- [INPUT DATA]
====================
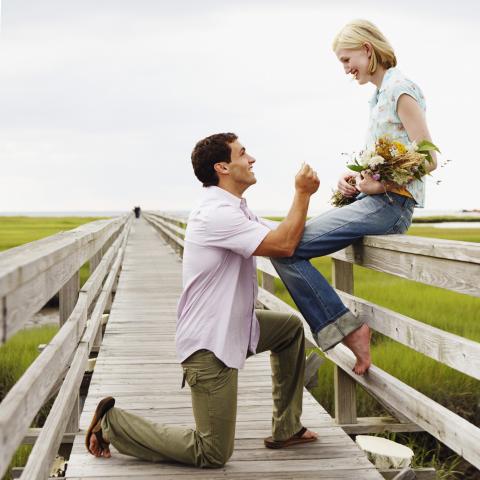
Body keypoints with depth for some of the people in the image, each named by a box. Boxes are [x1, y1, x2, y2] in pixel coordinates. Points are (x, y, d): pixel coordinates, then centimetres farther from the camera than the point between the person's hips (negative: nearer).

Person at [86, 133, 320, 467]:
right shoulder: (216, 214, -22)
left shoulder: (234, 210, 12)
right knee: (213, 455, -4)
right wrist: (303, 194, -14)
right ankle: (112, 422, 6)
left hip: (230, 328, 10)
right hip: (209, 344, -10)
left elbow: (283, 239, 11)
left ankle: (286, 430, 24)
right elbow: (283, 245, -25)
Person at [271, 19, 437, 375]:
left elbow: (428, 158, -14)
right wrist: (355, 176, 8)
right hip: (376, 201, 10)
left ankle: (347, 329, -13)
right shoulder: (381, 93, 21)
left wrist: (380, 184, -19)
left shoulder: (399, 88, -8)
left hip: (389, 204, -10)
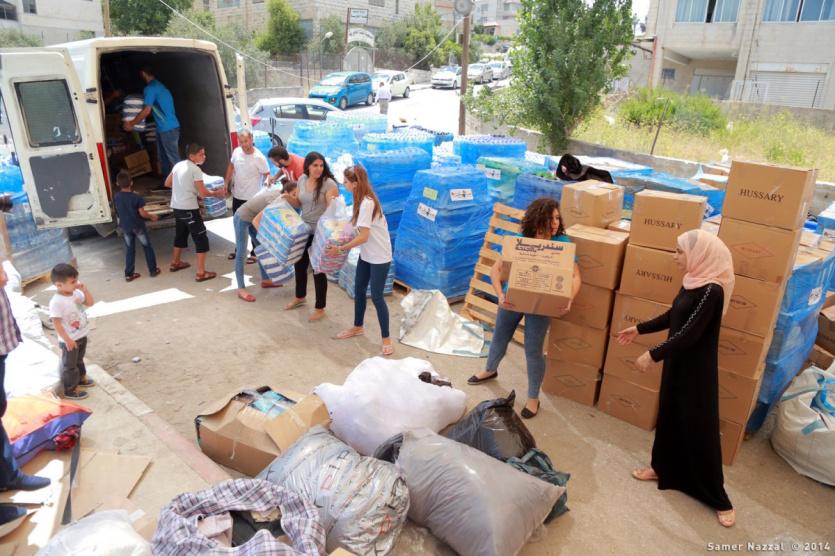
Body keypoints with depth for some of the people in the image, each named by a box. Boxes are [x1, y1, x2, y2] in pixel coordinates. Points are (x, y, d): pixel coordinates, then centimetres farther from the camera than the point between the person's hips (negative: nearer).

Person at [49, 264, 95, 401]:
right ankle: (70, 390, 21)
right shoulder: (56, 302, -27)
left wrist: (84, 289, -11)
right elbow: (56, 323, -25)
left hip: (82, 335, 8)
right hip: (70, 340, -8)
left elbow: (90, 303, 5)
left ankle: (81, 378, 48)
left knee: (79, 359, 28)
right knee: (69, 365, 8)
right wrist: (67, 339, -22)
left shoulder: (76, 293, -4)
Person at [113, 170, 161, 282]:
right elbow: (142, 213, -14)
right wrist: (152, 216, 3)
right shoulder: (136, 197, -18)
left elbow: (119, 212, 7)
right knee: (147, 247, 11)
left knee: (130, 249, 14)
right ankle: (153, 270, 16)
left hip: (125, 227, 4)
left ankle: (128, 274, 15)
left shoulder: (116, 197, -5)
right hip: (138, 226, -4)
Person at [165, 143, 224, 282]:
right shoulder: (195, 170, -15)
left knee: (180, 235, 26)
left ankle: (175, 263, 41)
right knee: (201, 238, -3)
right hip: (189, 209, -9)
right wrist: (217, 193, 0)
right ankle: (201, 273, -4)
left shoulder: (178, 165, 9)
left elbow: (167, 183, 17)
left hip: (177, 207, 9)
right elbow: (203, 193, -16)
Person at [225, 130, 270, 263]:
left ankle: (255, 253, 19)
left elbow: (267, 176, -16)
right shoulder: (236, 151, -4)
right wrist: (226, 183, 8)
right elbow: (231, 166, 12)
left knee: (252, 228, 4)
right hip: (237, 196, 6)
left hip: (252, 198, -6)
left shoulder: (259, 158, -21)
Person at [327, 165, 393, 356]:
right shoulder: (363, 199, 4)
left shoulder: (366, 204, -25)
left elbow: (363, 237, -24)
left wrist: (341, 249, -18)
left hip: (379, 257, -10)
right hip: (366, 254, 10)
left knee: (376, 296, -3)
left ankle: (386, 338, 10)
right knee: (359, 290, 18)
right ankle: (357, 327, 37)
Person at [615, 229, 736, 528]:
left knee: (699, 428, 2)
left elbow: (689, 334, -26)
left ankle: (719, 498, 17)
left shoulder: (711, 291, -25)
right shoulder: (692, 281, 2)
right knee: (669, 416, 20)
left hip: (697, 370, -8)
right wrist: (638, 329, 19)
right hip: (678, 362, 8)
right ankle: (662, 468, 39)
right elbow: (673, 316, 14)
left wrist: (652, 355, -21)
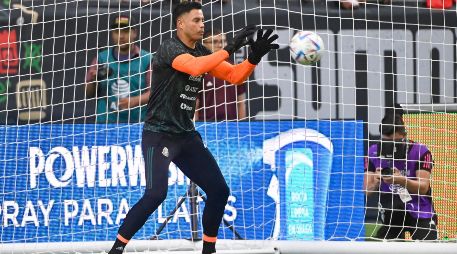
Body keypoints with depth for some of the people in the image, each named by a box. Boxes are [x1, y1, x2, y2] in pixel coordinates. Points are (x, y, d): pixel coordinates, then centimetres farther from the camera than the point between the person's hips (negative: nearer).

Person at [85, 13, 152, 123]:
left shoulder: (147, 59, 4)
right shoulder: (101, 58, 11)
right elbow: (88, 94, 16)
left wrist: (135, 101, -19)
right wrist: (93, 80, -6)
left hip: (137, 123, -2)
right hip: (105, 123, 2)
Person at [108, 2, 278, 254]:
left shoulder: (202, 52, 10)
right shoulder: (169, 48, -14)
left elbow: (234, 76, 8)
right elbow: (194, 67, -33)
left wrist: (254, 57, -10)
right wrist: (230, 48, -32)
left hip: (186, 136, 8)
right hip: (159, 134, -8)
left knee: (219, 190, 3)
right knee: (156, 193, -22)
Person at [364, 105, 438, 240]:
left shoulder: (420, 152, -14)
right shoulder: (374, 152, -5)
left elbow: (423, 187, -23)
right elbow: (367, 189, -8)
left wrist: (402, 180, -42)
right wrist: (375, 182, -32)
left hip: (420, 213, -3)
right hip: (391, 214, 3)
====================
- [TASK TO CARRY OUT]
The answer should contain only the lines from the beginning of the material above through the line with "left elbow: (267, 176, -16)", retyped exactly, with the pictures removed.

- [TASK SOLUTION]
Body keypoints with depth for some of the people in the image, each named by a box. Boxes are [x1, y1, x2, y2] in pixel coordinates. Points are (x, y, d): pixel coordinates, then centimetres farther from the camera than the point between the person's hips (negative: nearer).

Person at [86, 133, 320, 467]:
right shoulder: (216, 214, -22)
left shoulder: (234, 210, 12)
right knee: (213, 455, -4)
right wrist: (303, 194, -14)
right ankle: (112, 422, 6)
left hip: (230, 328, 10)
right hip: (209, 344, -10)
left elbow: (283, 239, 11)
left ankle: (286, 430, 24)
right elbow: (283, 245, -25)
Person at [271, 19, 437, 375]:
left elbow: (428, 158, -14)
right wrist: (355, 176, 8)
right hip: (376, 201, 10)
left ankle: (347, 329, -13)
right shoulder: (381, 93, 21)
left wrist: (380, 184, -19)
left shoulder: (399, 88, -8)
left hip: (389, 204, -10)
Body keypoints with depth for some of the people in the image, each named by a box. Boxes are [x1, y1, x2, y2] in pixel coordinates. Points are (x, y, d): pixel coordinates, then centimetres farther from the camera than the point between the person's hips (negative: nearer).

Person at [49, 264, 95, 401]:
right ankle: (70, 390, 21)
right shoulder: (56, 302, -27)
left wrist: (84, 289, -11)
right elbow: (56, 323, -25)
left hip: (82, 335, 8)
right hip: (70, 340, -8)
left elbow: (90, 303, 5)
left ankle: (81, 378, 48)
left knee: (79, 359, 28)
right knee: (69, 365, 8)
right wrist: (67, 339, -22)
left shoulder: (76, 293, -4)
Person at [113, 170, 161, 282]:
right elbow: (142, 213, -14)
right wrist: (152, 216, 3)
right shoulder: (136, 197, -18)
left elbow: (119, 212, 7)
right knee: (147, 247, 11)
left knee: (130, 249, 14)
right ankle: (153, 270, 16)
left hip: (125, 227, 4)
left ankle: (128, 274, 15)
left shoulder: (116, 197, -5)
right hip: (138, 226, -4)
Person at [165, 143, 224, 282]:
right shoulder: (195, 170, -15)
left knee: (180, 235, 26)
left ankle: (175, 263, 41)
right knee: (201, 238, -3)
right hip: (189, 209, -9)
right wrist: (217, 193, 0)
right ankle: (201, 273, -4)
left shoulder: (178, 165, 9)
left elbow: (167, 183, 17)
left hip: (177, 207, 9)
right elbow: (203, 193, -16)
Person at [225, 130, 270, 263]:
left ankle: (255, 253, 19)
left elbow: (267, 176, -16)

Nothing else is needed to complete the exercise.